[Exercise prompt]: Only a number is wanted here: the count of lines in the data below where the string "Episodio" occurs.

[Extracted data]:

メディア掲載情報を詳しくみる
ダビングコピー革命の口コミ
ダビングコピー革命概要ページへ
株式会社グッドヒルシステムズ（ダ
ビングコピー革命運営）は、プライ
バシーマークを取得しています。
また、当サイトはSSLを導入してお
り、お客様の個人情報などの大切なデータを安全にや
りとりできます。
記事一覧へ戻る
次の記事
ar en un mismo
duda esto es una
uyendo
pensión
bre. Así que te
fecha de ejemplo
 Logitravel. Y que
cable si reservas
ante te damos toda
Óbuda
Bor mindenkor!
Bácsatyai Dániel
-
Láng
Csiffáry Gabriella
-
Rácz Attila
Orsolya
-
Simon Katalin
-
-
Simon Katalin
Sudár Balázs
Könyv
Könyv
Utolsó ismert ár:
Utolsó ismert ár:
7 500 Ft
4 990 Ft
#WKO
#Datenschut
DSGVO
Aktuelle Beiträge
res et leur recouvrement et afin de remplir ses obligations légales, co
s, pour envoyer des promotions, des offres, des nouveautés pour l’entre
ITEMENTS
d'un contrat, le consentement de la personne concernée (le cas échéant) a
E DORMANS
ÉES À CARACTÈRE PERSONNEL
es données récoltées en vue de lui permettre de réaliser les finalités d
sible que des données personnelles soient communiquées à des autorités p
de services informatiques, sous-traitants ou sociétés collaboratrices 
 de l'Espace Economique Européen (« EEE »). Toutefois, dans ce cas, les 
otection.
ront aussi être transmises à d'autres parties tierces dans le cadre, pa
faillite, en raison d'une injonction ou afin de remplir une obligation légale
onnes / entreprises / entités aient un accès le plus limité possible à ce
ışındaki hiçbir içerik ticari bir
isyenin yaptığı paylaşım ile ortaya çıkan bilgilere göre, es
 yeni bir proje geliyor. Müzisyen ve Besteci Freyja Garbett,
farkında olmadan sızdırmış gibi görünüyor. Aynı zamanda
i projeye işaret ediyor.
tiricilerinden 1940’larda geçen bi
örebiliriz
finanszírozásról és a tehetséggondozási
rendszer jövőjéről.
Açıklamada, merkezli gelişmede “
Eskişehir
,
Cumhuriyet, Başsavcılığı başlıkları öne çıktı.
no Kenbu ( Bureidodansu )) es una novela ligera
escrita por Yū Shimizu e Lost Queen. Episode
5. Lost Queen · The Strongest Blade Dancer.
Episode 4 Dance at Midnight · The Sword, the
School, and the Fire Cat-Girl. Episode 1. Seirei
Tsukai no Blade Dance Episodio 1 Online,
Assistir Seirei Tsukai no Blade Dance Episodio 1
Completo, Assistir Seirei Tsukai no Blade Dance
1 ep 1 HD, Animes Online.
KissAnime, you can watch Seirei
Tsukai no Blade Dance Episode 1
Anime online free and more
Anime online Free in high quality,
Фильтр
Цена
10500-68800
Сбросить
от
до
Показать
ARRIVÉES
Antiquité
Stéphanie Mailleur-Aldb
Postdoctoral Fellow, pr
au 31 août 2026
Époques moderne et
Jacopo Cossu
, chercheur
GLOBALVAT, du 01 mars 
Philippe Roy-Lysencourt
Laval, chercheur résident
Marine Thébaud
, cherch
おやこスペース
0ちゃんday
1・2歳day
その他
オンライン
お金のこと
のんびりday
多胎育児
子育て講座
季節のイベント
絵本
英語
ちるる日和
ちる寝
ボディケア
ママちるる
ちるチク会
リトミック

[Written solution]: 2